Muscle soreness occurs because muscle and the connective tissue around it get damaged during exercise. Acute muscle soreness, or that burning sensation you feel during exercise, happens because of the buildup of metabolites. The more your body adapts to a workout, the less sore you will be over time. Getting a good workout does not require being sore, so that’s not always an indicator that you’re finding success in your fitness goals, especially the longer you’ve been working out, lifting weights, and challenging your strength through other training methods.
Consistency vs. Intensity
The goal should never be to push yourself so hard that it discourages the ability to work out consistently. Sure, anyone can show up for a workout a few times a month and feel sore after doing pretty much anything because their body isn’t able to adapt. When your body adapts to workouts, it eventually requires more work and resistance to break down and repair the muscle. The visual results of fitness, or muscle building, happen over time and require consistency. So, while it’s important to think about targeting major muscle groups, it’s also essential to plan workouts that are sustainable. The harder and more consistent your workouts are, the less muscle soreness you will typically experience. That is, until you reach the point that you are even more aggressive in length, intensity, and resistance level.
Total Body Workout
When you want to make the most of your workout and train as many of your muscle groups as possible, it makes perfect sense to plan a total body workout. A full-body workout will aim to hit all major muscle groups in one session.

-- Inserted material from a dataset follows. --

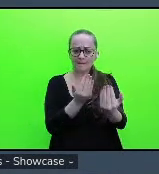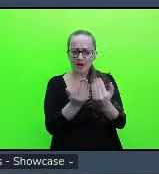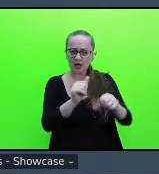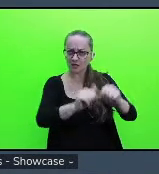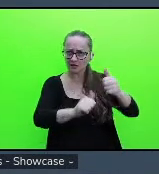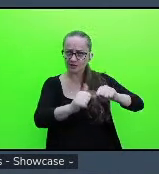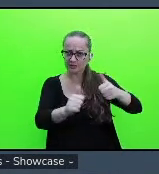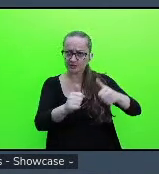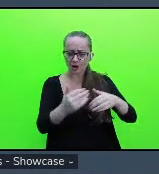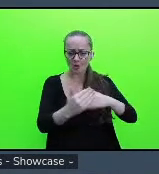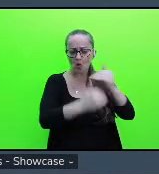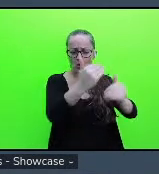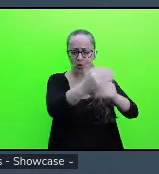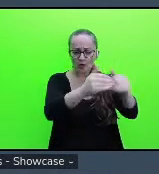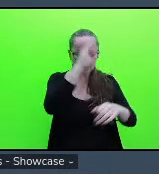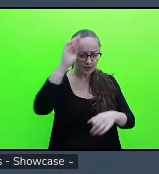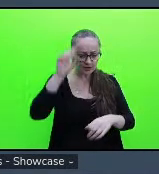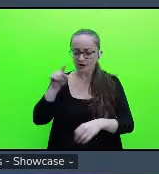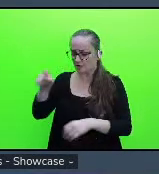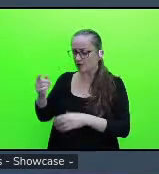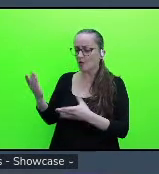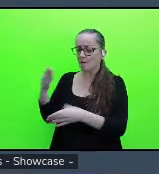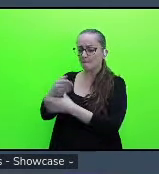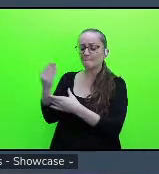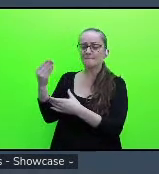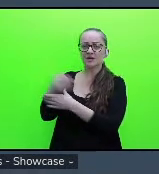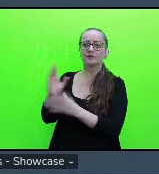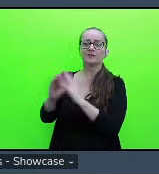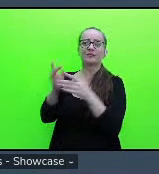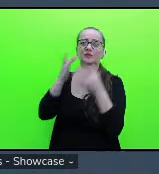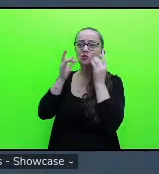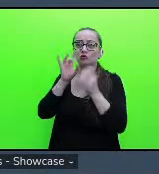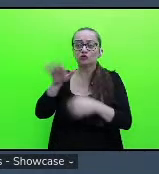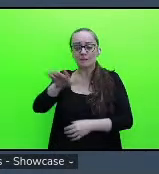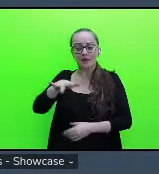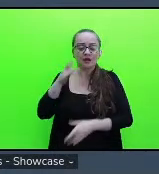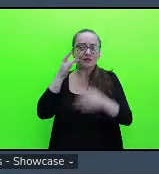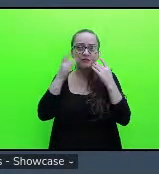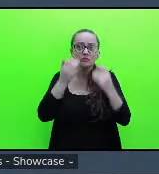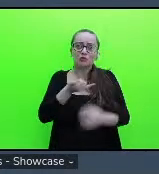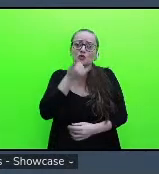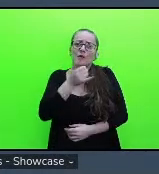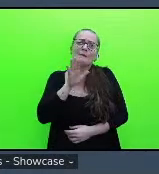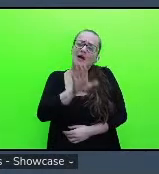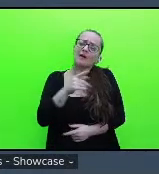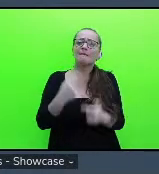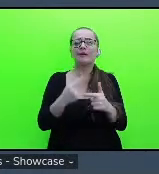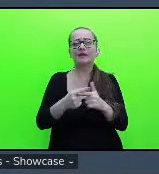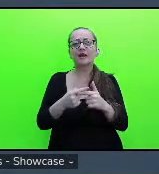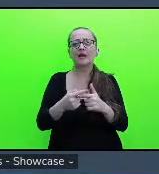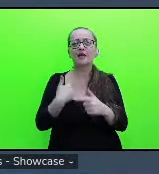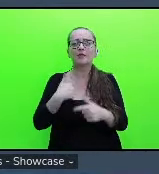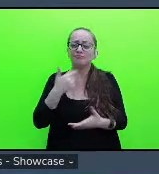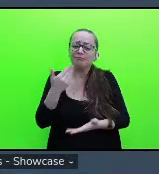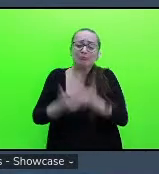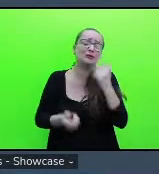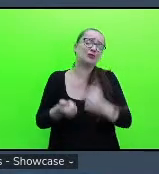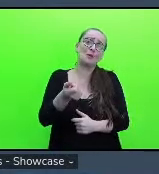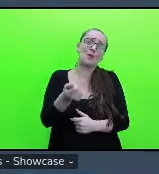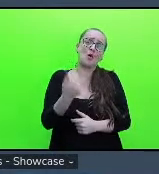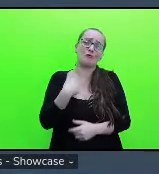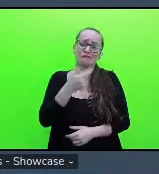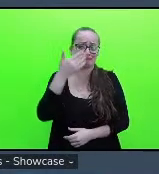respeito ou vocês ficaram só na parte teatral desculpa mas é porque parte eu perdi eu não consegui vir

Here is what’s most often considered the major muscle groups:
Simple Bodyweight Full Body Workout
You may think that to “feel” a workout, it’s necessary to push, pull, or move heavy weights around. The truth is, you can work every major muscle group in your body by doing just bodyweight exercises. An example of a bodyweight exercise would be push-ups or bodyweight squats. The benefit of beginning with a 30-minute bodyweight workout is that as your body adapts or you become less sore, you can always increase the difficulty or intensity by adding weights.
Here’s how to do this workout:
- 20 push-ups (if full push-ups are too difficult, start from your knees)
- 30 bodyweight squats
- 30 plank shoulder taps (if a full plank is too difficult, keep your knees on the floor)
- 40 jumping jacks
- Rest for 60 seconds (or longer if necessary to recover)
- Repeat the circuit for up to 30-minutes total
How to Do a Push-Up
- Get down on all fours, placing your hands slightly wider than your shoulders.
- Straighten your arms and legs.
- Lower your body until your chest nearly touches the floor.
- Pause, then push yourself back up.
If full push-ups from your hands and feet are too difficult, perform them from your hands and knees. Make sure that as you build up your chest muscles, you always attempt one or two full push-ups before repositioning to your knees. This will help you work toward the ability to perform more full push-ups.
How to Do a Bodyweight Squat
- Stand with your hands clasped in front of your chest and your feet shoulder-width apart with your feet turned out slightly.
- Lower your body until your thighs are parallel to the floor.
- Pause, then return to the starting position.
Once you have mastered the bodyweight squat, add a dumbbell or kettlebell held into your chest while performing the squat. This will increase the resistance on the lower body muscles and boost the intensity of your workout.
How to Do Plank Shoulder Taps
- Start in plank position (on all fours) with your wrists under your shoulders and feet hip-width apart.
- Touch your left shoulder with your right hand and return to the plank position.
- Touch your right shoulder with your left hand and continue alternating sides for as many reps as possible.
If a full plank position from hands and feet is too difficult, perform plank from your hands and knees. As with push-ups, be sure that as you become stronger, attempt as many plank shoulder taps from hands and feet as you can before switching to hands and knees. This is an excellent way to continually challenge yourself.
How to Do Jumping Jacks
Most of us started out doing jumping jacks, and it’s a familiar movement. However, it’s good for the sake of review to ensure that your movements and posture are helping you maximize this total body exercise.
- Stand upright (no slouching or rolling at the top of your back) with your legs together and arms at your sides.
- Bend your knees slightly (don’t lock out your knees), and jump into the air.
- As you jump, spread your legs to be about shoulder-width apart. Your legs do not need to extend beyond that position. Stretch your arms out and over your head.
- Jump back to the starting position.
- Repeat with as many reps as possible.
The Take-Away: A Total Body Workout Can Be Done Anytime And Anywhere
Workouts do not need to be complicated or require weights or equipment to create an effective total-body workout. It’s reassuring to know that you can give yourself a great challenge, feel the muscle burn, and build muscle with no frills or extras. Bodyweight workouts are an excellent choice no matter your fitness level, and there’s always room to challenge yourself further.